*Page layout parsing data*
··········
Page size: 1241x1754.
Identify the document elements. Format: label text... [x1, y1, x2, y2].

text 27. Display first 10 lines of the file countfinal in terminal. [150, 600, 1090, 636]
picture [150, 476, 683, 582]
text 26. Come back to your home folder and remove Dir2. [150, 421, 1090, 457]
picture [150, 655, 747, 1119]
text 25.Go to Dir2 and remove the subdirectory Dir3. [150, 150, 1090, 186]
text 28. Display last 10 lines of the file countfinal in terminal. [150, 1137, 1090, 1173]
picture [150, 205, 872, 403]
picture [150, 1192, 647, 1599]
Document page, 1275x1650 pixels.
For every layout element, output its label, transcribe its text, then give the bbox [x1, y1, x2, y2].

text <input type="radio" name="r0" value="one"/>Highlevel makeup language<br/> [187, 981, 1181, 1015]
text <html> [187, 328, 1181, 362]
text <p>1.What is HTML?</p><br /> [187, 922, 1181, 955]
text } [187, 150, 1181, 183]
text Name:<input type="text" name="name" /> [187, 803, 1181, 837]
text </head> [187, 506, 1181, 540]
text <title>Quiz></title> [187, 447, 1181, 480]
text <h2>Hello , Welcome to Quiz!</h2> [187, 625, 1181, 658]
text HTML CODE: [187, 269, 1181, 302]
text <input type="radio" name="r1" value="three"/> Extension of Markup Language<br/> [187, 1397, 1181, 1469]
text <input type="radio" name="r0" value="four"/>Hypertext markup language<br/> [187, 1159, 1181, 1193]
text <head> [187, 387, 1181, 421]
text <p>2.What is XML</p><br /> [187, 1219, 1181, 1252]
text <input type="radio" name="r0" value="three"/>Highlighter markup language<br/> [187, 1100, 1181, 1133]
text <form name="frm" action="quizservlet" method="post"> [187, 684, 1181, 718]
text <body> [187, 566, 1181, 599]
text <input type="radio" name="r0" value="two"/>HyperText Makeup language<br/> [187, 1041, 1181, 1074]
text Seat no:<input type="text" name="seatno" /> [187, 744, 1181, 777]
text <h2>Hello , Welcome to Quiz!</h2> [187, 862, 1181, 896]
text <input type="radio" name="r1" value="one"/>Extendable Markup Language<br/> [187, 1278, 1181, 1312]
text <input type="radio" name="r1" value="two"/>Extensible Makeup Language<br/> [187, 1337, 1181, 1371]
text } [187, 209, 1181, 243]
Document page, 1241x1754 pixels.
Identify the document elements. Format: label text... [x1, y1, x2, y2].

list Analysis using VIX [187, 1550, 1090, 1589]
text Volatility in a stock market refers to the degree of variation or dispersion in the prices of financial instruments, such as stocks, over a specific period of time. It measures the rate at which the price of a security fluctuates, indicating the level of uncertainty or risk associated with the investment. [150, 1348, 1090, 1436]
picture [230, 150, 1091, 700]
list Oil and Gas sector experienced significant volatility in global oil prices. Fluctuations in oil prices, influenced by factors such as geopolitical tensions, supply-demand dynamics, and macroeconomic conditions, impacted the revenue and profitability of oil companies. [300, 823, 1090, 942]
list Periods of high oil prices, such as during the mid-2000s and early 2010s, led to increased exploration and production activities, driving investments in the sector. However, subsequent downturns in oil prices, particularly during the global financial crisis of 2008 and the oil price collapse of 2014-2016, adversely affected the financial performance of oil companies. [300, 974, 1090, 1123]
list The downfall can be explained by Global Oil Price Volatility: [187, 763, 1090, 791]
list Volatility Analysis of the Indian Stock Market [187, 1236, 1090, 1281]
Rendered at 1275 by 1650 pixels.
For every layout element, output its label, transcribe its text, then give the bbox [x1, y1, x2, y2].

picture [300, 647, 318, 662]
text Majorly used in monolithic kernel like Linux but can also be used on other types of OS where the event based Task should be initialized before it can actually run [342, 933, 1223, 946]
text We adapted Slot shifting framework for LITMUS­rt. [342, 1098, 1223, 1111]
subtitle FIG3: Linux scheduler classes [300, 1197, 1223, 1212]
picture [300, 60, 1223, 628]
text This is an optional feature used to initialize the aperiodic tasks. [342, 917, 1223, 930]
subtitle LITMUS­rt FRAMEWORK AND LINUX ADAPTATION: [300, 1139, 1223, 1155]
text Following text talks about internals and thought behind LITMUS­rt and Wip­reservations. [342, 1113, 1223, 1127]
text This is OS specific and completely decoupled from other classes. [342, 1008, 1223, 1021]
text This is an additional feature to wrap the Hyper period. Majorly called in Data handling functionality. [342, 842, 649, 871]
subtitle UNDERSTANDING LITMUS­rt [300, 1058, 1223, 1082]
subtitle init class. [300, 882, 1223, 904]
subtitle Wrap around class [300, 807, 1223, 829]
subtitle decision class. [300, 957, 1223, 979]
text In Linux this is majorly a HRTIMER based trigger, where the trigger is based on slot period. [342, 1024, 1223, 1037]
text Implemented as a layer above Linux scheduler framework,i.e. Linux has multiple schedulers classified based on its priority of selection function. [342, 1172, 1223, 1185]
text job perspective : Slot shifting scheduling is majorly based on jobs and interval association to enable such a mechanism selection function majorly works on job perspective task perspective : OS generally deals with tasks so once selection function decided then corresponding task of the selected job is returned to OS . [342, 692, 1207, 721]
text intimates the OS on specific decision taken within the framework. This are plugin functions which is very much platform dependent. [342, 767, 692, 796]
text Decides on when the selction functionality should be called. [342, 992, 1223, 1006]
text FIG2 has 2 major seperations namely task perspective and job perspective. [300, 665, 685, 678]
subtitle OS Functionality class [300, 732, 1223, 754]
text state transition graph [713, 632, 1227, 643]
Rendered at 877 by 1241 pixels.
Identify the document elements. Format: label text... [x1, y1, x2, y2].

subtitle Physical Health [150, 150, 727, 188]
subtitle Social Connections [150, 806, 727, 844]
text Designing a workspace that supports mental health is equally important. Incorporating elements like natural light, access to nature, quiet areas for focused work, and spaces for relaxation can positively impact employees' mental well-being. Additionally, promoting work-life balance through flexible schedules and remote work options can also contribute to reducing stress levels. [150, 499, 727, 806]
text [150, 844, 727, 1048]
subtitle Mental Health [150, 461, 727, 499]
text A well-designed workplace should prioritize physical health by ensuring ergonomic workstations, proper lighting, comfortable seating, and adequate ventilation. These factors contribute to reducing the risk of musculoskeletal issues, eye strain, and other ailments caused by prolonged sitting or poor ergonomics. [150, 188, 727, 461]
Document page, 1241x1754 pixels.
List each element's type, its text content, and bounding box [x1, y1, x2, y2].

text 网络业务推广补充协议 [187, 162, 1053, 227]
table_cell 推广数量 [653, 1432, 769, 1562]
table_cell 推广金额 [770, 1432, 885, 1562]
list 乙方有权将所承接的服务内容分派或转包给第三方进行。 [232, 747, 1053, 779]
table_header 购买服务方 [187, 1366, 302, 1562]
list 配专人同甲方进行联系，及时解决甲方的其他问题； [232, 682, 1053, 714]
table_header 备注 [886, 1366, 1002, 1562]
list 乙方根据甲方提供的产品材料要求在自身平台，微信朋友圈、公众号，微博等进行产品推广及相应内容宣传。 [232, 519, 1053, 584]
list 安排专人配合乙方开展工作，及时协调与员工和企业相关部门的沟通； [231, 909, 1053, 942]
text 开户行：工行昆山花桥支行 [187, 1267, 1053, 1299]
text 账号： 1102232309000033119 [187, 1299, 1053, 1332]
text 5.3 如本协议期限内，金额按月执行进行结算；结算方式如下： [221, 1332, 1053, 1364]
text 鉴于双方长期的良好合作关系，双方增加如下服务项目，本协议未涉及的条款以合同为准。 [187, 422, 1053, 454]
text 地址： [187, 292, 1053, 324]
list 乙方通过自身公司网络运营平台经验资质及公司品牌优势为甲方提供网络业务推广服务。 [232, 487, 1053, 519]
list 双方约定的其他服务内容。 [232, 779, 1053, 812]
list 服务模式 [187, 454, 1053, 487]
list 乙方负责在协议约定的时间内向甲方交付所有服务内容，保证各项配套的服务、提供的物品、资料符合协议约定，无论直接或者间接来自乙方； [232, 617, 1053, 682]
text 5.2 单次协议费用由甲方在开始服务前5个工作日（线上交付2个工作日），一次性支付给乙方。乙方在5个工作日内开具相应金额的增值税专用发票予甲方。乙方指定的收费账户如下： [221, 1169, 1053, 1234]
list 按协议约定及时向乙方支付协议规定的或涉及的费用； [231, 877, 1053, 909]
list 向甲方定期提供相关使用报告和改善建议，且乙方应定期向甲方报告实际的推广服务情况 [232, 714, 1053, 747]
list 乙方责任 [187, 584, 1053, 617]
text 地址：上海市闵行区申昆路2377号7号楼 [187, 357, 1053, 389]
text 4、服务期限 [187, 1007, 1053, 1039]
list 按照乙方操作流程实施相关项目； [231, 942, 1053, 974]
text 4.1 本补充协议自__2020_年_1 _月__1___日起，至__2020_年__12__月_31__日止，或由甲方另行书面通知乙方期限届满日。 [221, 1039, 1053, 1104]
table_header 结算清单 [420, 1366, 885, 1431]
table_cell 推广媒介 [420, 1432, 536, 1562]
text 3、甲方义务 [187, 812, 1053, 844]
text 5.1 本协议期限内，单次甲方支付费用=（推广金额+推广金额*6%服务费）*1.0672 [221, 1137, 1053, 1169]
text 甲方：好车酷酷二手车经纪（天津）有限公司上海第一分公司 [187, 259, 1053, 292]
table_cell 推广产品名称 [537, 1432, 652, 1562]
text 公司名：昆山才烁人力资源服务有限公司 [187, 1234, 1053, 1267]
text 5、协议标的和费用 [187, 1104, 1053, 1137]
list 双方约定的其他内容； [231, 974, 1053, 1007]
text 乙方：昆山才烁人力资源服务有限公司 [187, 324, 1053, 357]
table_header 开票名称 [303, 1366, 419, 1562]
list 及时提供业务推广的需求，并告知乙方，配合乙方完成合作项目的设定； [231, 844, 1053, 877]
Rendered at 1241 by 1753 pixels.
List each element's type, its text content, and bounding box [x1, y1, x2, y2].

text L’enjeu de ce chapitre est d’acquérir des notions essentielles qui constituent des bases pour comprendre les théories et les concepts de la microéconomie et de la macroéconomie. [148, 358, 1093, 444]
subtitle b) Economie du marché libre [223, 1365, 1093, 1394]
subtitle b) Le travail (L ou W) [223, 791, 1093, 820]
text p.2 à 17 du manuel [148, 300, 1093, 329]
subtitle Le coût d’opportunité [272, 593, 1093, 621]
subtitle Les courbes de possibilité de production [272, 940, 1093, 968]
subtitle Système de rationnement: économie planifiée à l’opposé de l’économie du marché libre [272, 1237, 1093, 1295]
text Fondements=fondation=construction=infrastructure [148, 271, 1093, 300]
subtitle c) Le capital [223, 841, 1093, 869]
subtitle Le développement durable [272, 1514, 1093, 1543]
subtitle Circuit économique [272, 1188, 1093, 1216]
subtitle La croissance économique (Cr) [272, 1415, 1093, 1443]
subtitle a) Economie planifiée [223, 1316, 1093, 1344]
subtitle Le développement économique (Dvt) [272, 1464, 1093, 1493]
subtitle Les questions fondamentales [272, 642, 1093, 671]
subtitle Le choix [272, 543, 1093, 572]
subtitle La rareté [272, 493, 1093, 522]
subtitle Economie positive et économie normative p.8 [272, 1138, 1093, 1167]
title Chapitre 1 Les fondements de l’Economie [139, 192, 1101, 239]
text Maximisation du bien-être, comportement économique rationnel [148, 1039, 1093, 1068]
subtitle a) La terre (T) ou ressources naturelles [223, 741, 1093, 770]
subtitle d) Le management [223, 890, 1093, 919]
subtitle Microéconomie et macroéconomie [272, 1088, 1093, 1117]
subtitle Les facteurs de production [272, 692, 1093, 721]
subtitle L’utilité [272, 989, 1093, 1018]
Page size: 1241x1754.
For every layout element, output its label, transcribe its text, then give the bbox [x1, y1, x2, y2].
··········
*What you are asked to do*
The answer should be an exact copy of the lines from the first line of the data through the line with "Document page, 1275x1650 pixels." and should contain nothing else.

*Reply*
Page size: 1241x1754.
Identify the document elements. Format: label text... [x1, y1, x2, y2].

text 27. Display first 10 lines of the file countfinal in terminal. [150, 600, 1090, 636]
picture [150, 476, 683, 582]
text 26. Come back to your home folder and remove Dir2. [150, 421, 1090, 457]
picture [150, 655, 747, 1119]
text 25.Go to Dir2 and remove the subdirectory Dir3. [150, 150, 1090, 186]
text 28. Display last 10 lines of the file countfinal in terminal. [150, 1137, 1090, 1173]
picture [150, 205, 872, 403]
picture [150, 1192, 647, 1599]
Document page, 1275x1650 pixels.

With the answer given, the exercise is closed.